→ Fragmento del texto:
"""

Y a eso se lanzaron. Unos decían ayudar a buscar pareja; otros pretendían mostrar que había un montón de gente con destacadas cualidades artísticas y que solo necesitaban una oportunidad y un ‘padrino’; o que prepararían a la gente normal para enfrentarse a situaciones límites en competición con otros, por supuesto. Algunos decían conseguir que la gente fuera más feliz; o que aprovecharían para mostrar la personalidad de los famosos en diferentes contextos.
Desde Gran Hermano, todos estos formatos se basaron en una paradoja. De una parte, las situaciones que vivían los concursantes se creaban ex profeso para facilitar el organizarlas en tramas (como en la ficción, como en una serie). De otra, el espectador tenía que percibirlo como trozos auténticos de la vida auténtica de esas personas. Los concursantes, mejor o peor, deben asumir ese doble rol de personas y actores televisivos, que se representaban a sí mismos.
Los realities ofrecían, y siguen igual, una realidad maquillada. En realidad, recreada según criterios dramáticos. El componente ‘ficción’ ha crecido y crecido constantemente. En buena parte era lo lógico: porque es la parte más controlable de la producción. La vida de verdad, aunque se limite, siempre resulta más imprevisible. Igualmente, los protagonistas fueron más y más extravagantes cada vez. Como si la normalidad representada fuera cada vez menos real en general. Se buscó una ‘normalidad de nicho’, la ‘normalidad de lo excepcional’ en diversos ámbitos y campos. Pero todo esto no impidió sus éxitos de audiencia. La gente los sigue encontrando divertidos y entretenidos, quizá como esos seres de aspecto poco convencional con los que podemos cruzarnos todos los días. ¿Una nueva versión, televisiva en este caso, de la Parada de los monstruos? Su cercanía la marca probablemente no los parecidos que ofrece sobre la profesión, la cultura, la fisonomía o el lugar de procedencia, sino en cómo actúan desde su humanidad como seres libres.

"""

→ Información proporcionada:
"""

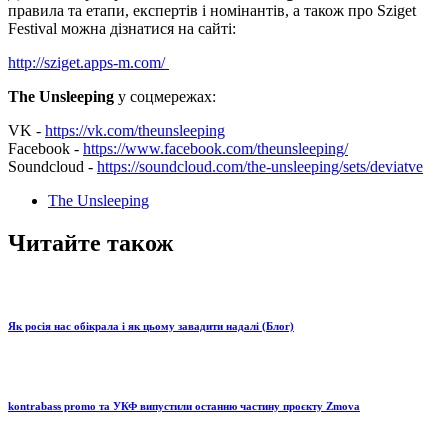
правила та етапи, експертів і номінантів, а також про Sziget
Festival можна дізнатися на сайті:
http://sziget.apps-m.com/
The Unsleeping
у соцмережах:
VK -
https://vk.com/theunsleeping
Facebook -
https://www.facebook.com/theunsleeping/
Soundcloud -
https://soundcloud.com/the-unsleeping/sets/deviatve
The Unsleeping
Читайте також
Як росія нас обікрала і як цьому завадити надалі (Блог)
kontrabass promo та УКФ випустили останню частину проєкту Zmova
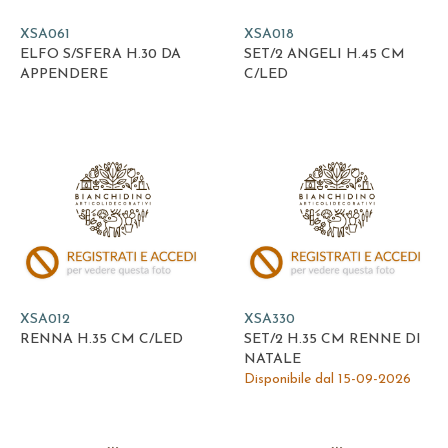
XSA061
XSA018
ELFO S/SFERA H.30 DA
SET/2 ANGELI H.45 CM
APPENDERE
C/LED
XSA012
XSA330
RENNA H.35 CM C/LED
SET/2 H.35 CM RENNE DI
NATALE
Disponibile dal 15-09-2026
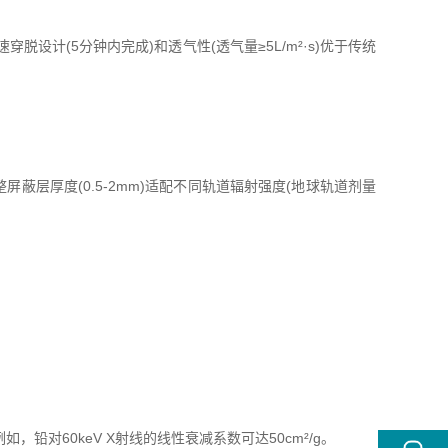
脱设计(5分钟内完成)和透气性(透气量≥5L/m²·s)优于传统
整屏蔽层厚度(0.5-2mm)适配不同轨道辐射强度(地球轨道剂量
如，铅对60keV X射线的线性衰减系数可达50cm²/g。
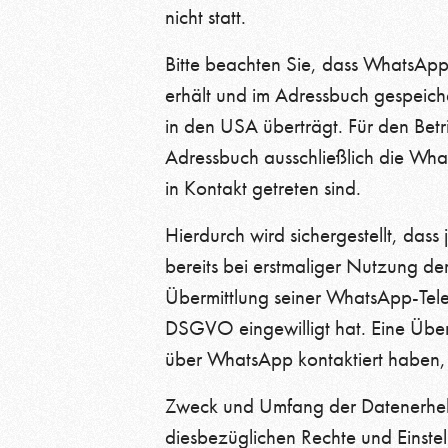
nicht statt.
Bitte beachten Sie, dass WhatsApp
erhält und im Adressbuch gespeich
in den USA überträgt. Für den Bet
Adressbuch ausschließlich die Wh
in Kontakt getreten sind.
Hierdurch wird sichergestellt, das
bereits bei erstmaliger Nutzung 
Übermittlung seiner WhatsApp-Tele
DSGVO eingewilligt hat. Eine Übe
über WhatsApp kontaktiert haben, 
Zweck und Umfang der Datenerheb
diesbezüglichen Rechte und Einstel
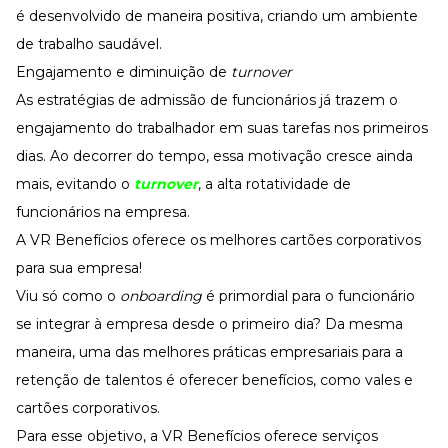
é desenvolvido de maneira positiva, criando um ambiente
de trabalho saudável.
Engajamento e diminuição de
turnover
As estratégias de admissão de funcionários já trazem o
engajamento do trabalhador em suas tarefas nos primeiros
dias. Ao decorrer do tempo, essa motivação cresce ainda
mais, evitando o
turnover
, a alta rotatividade de
funcionários na empresa.
A VR Benefícios oferece os melhores cartões corporativos
para sua empresa!
Viu só como o
onboarding
é primordial para o funcionário
se integrar à empresa desde o primeiro dia? Da mesma
maneira, uma das melhores práticas empresariais para a
retenção de talentos é oferecer benefícios, como vales e
cartões corporativos.
Para esse objetivo, a VR Benefícios oferece serviços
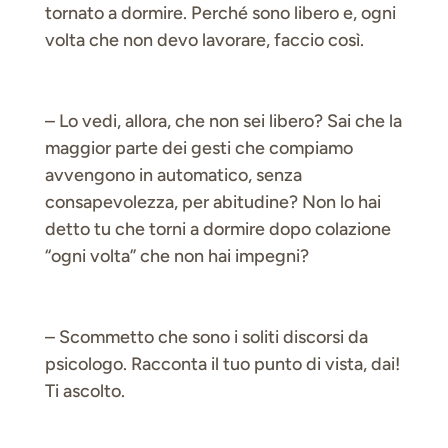
tornato a dormire. Perché sono libero e, ogni
volta che non devo lavorare, faccio così.
– Lo vedi, allora, che non sei libero? Sai che la
maggior parte dei gesti che compiamo
avvengono in automatico, senza
consapevolezza, per abitudine? Non lo hai
detto tu che torni a dormire dopo colazione
“ogni volta” che non hai impegni?
– Scommetto che sono i soliti discorsi da
psicologo. Racconta il tuo punto di vista, dai!
Ti ascolto.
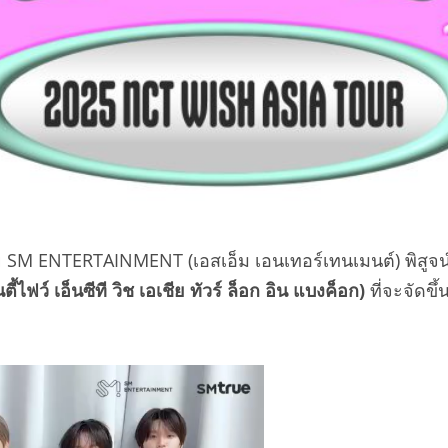
ย SM ENTERTAINMENT (เอสเอ็ม เอนเทอร์เทนเมนต์) พิสูจ
ว์ เอ็นซีที วิช เอเชีย ทัวร์ ล็อก อิน แบงค็อก)
ที่จะจัดขึ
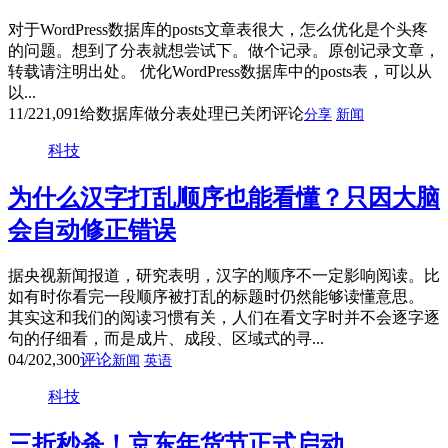
对于WordPress数据库的posts文章表很大，怎么优化是个头疼
的问题。想到了分表就想尝试下。做个记录。原创记录文章，
转载请注明出处。 优化WordPress数据库中的posts表，可以从
以...
11/22
1,091
给数据库做分表处理
已关闭评论
分享
新闻
科技
为什么汉字打乱顺序也能看懂？只因大脑
会自动修正错误
据央视新闻报道，研究表明，汉字的顺序不一定影响阅读。比
如有时你看完一段顺序被打乱的标题时仍然能够读懂意思。
其实这和我们的阅读习惯有关，人们在看文字时并不会逐字逐
句的仔细看，而是成片、成段、区域式的寻...
04/20
2,300
评论
新闻
英语
科技
三折秒杀！京东年货节正式启动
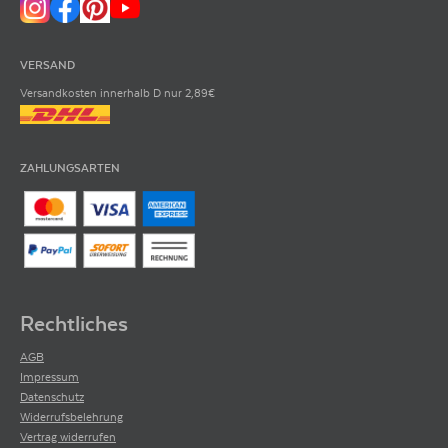
VERSAND
Versandkosten innerhalb D nur 2,89€
ZAHLUNGSARTEN
Rechtliches
AGB
Impressum
Datenschutz
Widerrufsbelehrung
Vertrag widerrufen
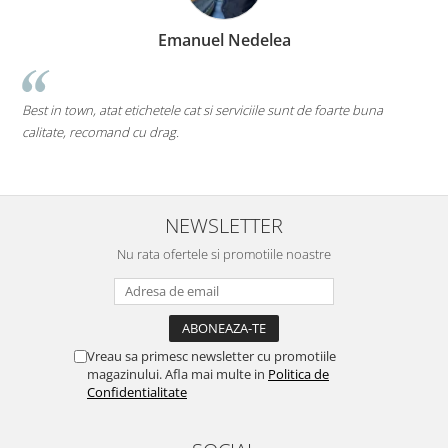
Marius Zinveliu
Cea mai tare companie. Ai nevoie de o eticheta? Ei s
e foarte buna
pe toate....chiar si pe cele care inca nu au ajuns pe piat
Mi-as dori sa existe mai multe companii de acest gen (in
deschise) in mediul romanesc de afaceri. Thumbs up! 5S
NEWSLETTER
Nu rata ofertele si promotiile noastre
Vreau sa primesc newsletter cu promotiile
magazinului. Afla mai multe in
Politica de
Confidentialitate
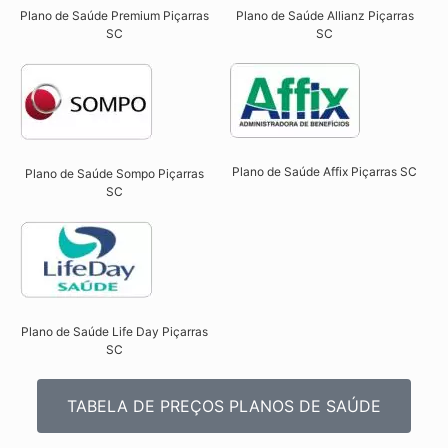
Plano de Saúde Premium Piçarras
Plano de Saúde Allianz Piçarras
SC​
SC​
Plano de Saúde Affix Piçarras SC​
Plano de Saúde Sompo Piçarras
SC​
Plano de Saúde Life Day Piçarras
SC
TABELA DE PREÇOS PLANOS DE SAÚDE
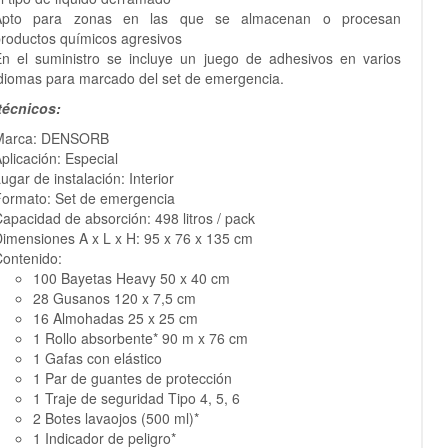
Apto para zonas en las que se almacenan o procesan
roductos químicos agresivos
n el suministro se incluye un juego de adhesivos en varios
diomas para marcado del set de emergencia.
técnicos:
Marca: DENSORB
plicación: Especial
ugar de instalación: Interior
ormato: Set de emergencia
apacidad de absorción: 498 litros / pack
imensiones A x L x H: 95 x 76 x 135 cm
ontenido:
100 Bayetas Heavy 50 x 40 cm
28 Gusanos 120 x 7,5 cm
16 Almohadas 25 x 25 cm
1 Rollo absorbente* 90 m x 76 cm
1 Gafas con elástico
1 Par de guantes de protección
1 Traje de seguridad Tipo 4, 5, 6
2 Botes lavaojos (500 ml)*
1 Indicador de peligro*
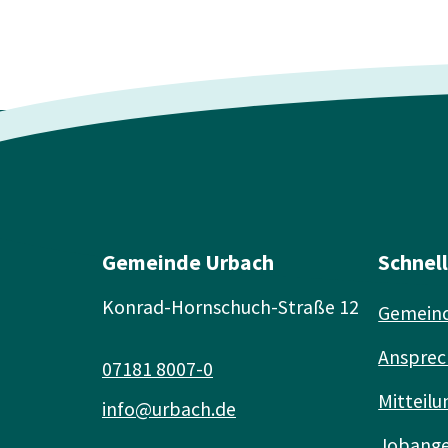
Gemeinde Urbach
Schnel
Konrad-Hornschuch-Straße 12
Gemeind
Ansprec
07181 8007-0
Mitteilu
info@urbach.de
Jobang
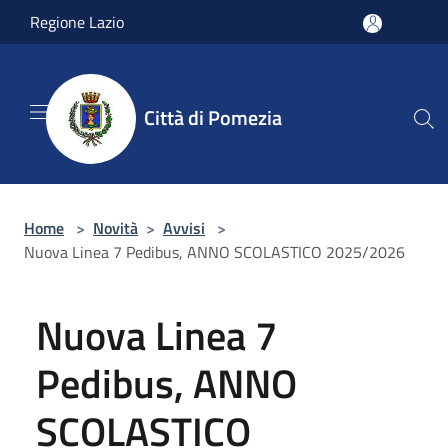
Salta al contenuto principale
Regione Lazio
Città di Pomezia
Home
>
Novità
>
Avvisi
>
Nuova Linea 7 Pedibus, ANNO SCOLASTICO 2025/2026
Nuova Linea 7
Pedibus, ANNO
SCOLASTICO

"""

→ Con esta información:
• A. Según el texto sobre los realities, ¿qué componente de estos programas ha crecido constantemente?
• B. Prosigue el texto sobre los realities a partir de su última oración.

→ Lista de respuestas:
• A. El componente ‘ficción’.

• B.
Nadie arriesga nada. Mejor copiar con otras versiones los éxitos de la competencia
Las programaciones de los canales han acabado por recoger, en términos generales, pocos tipos diferentes de programas. Los programadores cada vez mandan más en los canales y la estrategia se ha convertido en simple táctica circunstancial que busca versiones de formatos de éxito. No es que esto resultara fácil en el universo cerrado de la tele en España, como demostró el fracaso empresarial de La Sexta y Cuatro-, pero se trasladó a la producción. El resultado ha sido que cada vez es más difícil meter en parrilla una formato original e innovador. Nadie arriesga nada. Mejor copiar con otras versiones los éxitos de la competencia. Además, los mercados fueron encerrando la innovación: con audiencias cada vez más fragmentadas era difícil conseguir grandes ‘pelotazos’ de espectadores. Los presupuestos se hicieron menores y se dedicaron a programas fáciles y relativamente baratos de producir. Precisamente en los huecos de los presupuestos encontró su sitio la telerrealidad, no demasiado cara de poner en marcha.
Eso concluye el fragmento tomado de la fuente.